Problem description: Extend the travel post below about the Phillips Collection and the Capitol tour, picking up right after its final sentence.

Selected excerpt:
* * * *

There was a special Picasso exhibit that I wanted to see but I also wanted to see the museum. I have a memory of when I lived in the D.C. area in the late 80s of attempting to visit this museum. Apparently I chose a day that the museum was closed so this visit was a long time coming!
The Picasso exhibit consisted of paintings from his blue period, though at the end of the exhibit there were some paintings from his Rose Period. Many pieces were lent to the Phillips Collection for this exhibit. Many of these paintings left me with mournful feelings as so many of the figures Picasso depicted were of down-trodden people. You really got the sense of the poor and the imprisoned people that he painted during this period.
And now that it’s been a couple of months since we saw this exhibit I’m struggling to remember my impressions and my journal from that day isn’t much help. While we had a great time in D.C., I think this being our last day I was out of energy to write much about the day. But, as a huge Picasso fan, this exhibit far exceeded my expectations! For one, I was impressed with how many paintings were included. There were also many placards for all of the paintings which isn’t terribly common in my experience. Usually there is the name of the piece and the artist and maybe a small blurb about the painting. I took many photos of these placards in order to remember more about the paintings. Many of them are included in the next gallery:
We did end up in the original museum somehow and that was pretty cool too. The original museum was the Phillips family house which was eventually donated to become this fabulous museum. The house was built in 1897 and has been expanded to accommodate additional galleries, an auditorium, a library, a conservation studio, additional staff offices, a café, and a courtyard. For more history of the museum, check out this link. And here is a photo that I took of the history of the house and museum:
By the time we finished the Picasso exhibit neither of us had much more energy to check out other paintings there. But I did manage to view The Luncheon of the Boating Party by Renoir. It was larger than I expected and so beautiful! The first thing we saw upon entering the museum was another placard in honor of Ukraine. The museum showcased four paintings by Ukrainians in a stairwell. What a lovely way to support Ukraine. Here are the handful of “other-than-Picasso” paintings:
Ah day 5, another full day but what a great time! My cover photo reflects what I did this day: the Capitol building and the United States Botanic Garden together. I took this photo as I approached the botanic garden after lunch.
Our request to tour the capitol was granted and it happened on this particular Monday in May 2022. We were to meet at the Longworth House Office Building’s entrance. Our guide was the person I exchanged emails with prior to our trip as he works in our congresswoman’s office. He was showing another new employee how to give tours so it was just the four of us. That was so nice!
We weren’t able to go into the Senate or House chambers as those were still closed to the public. I have taken the public tour before(which our guide told us were reopening on 6/1) but on this tour we saw where the Supreme Court used to work between 1810 and 1860, which I had never seen before. The room was darkened to reflect how it would have looked back then. Approximately half the furnishings are original. We went under the dome where all the pillars are that hold up the dome. And our guide pointed out Minnesota’s two statues. Every state gets two statues that are placed at various spots inside the capitol. We also saw a replica of the Magna Carta in the Crypt and I don’t recall ever seeing this either. Its principles underlie much of the U.S. Constitution. So cool!!

* * * *

Dataset:
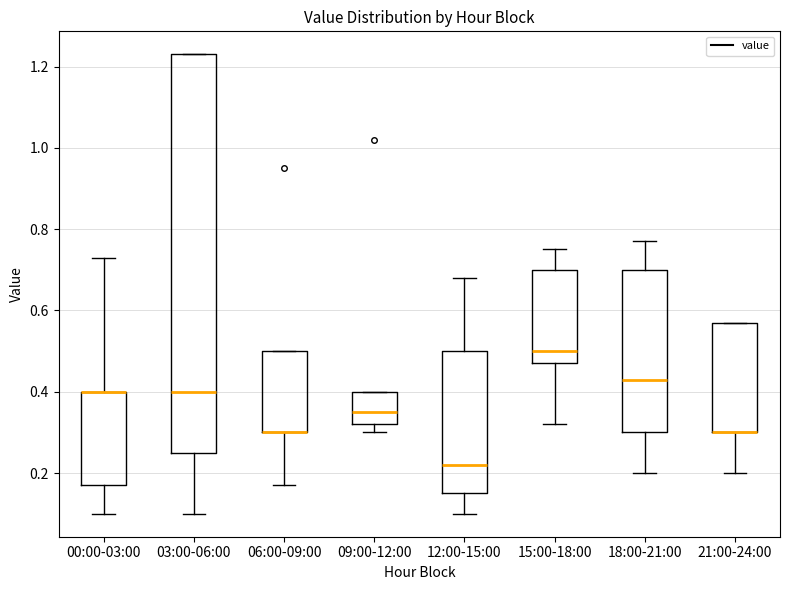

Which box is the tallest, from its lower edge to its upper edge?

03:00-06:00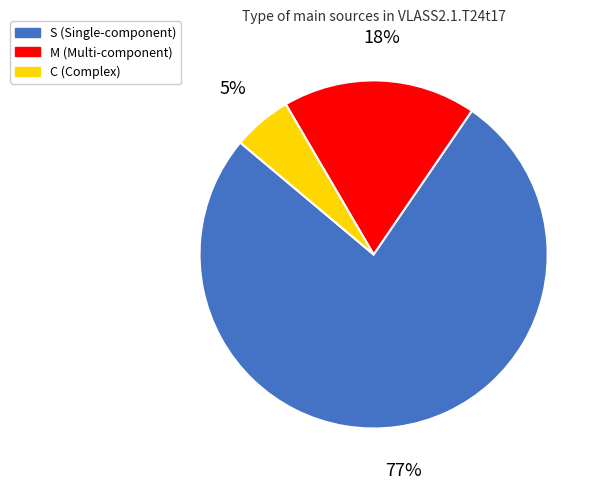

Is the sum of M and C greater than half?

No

* * * *

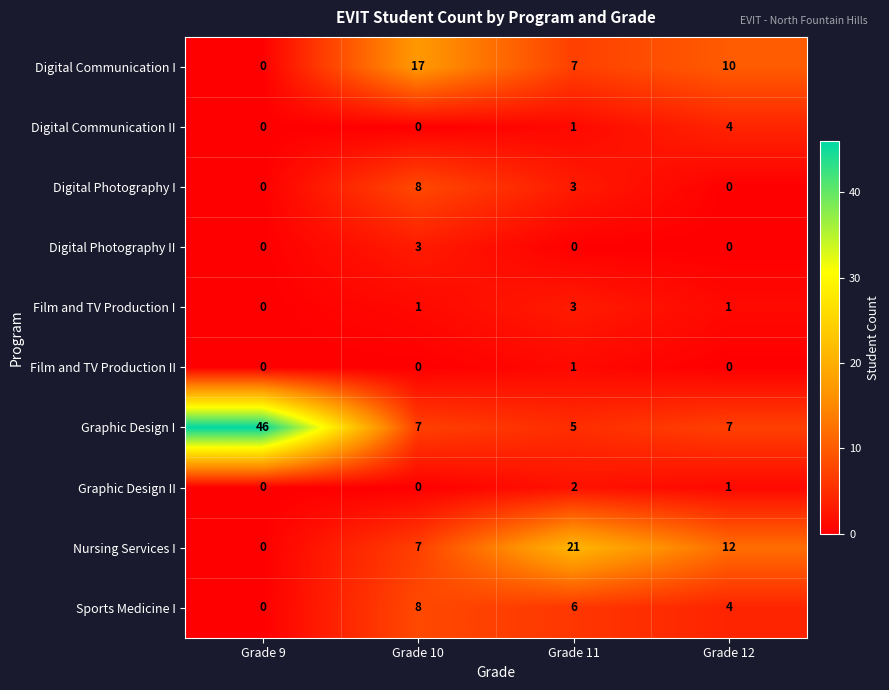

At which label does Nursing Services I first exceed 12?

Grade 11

* * * *

Answer to this exercise:
It was also a bit unnerving when our guide pointed out certain points from the insurrection on January 6, 2021. For example, where Officer Goodman redirected Mitt Romney away from the mob. These points gave me the chills remembering the horror of what we all saw on that day. I don’t think I will ever forget it.
We made our way to Zaytinya for lunch as I was determined to go back. I wasn’t able to make reservations for my birthday and had no luck trying to call them. I called at least twice and nobody answered the phone? I’d been to Zaytinya twice before and I love their food! Plus I had a $50 coupon to use at one of José Andrés’s restaurants. When I made reservations at Jaleo and Oyamel (two other José Andrés restaurants), I also signed up for their emails and I’m so glad I did! That $50 coupon made for a pretty cheap lunch! There was slow service again and it wasn’t that busy. I’m still glad we went and we enjoyed another Zaytinya meal. This was our third time at a José Andrés restaurant this trip and all three had service issues. I couldn’t help but think they could take some lessons from Clyde’s group of restaurants because we had excellent service three times at those restaurants.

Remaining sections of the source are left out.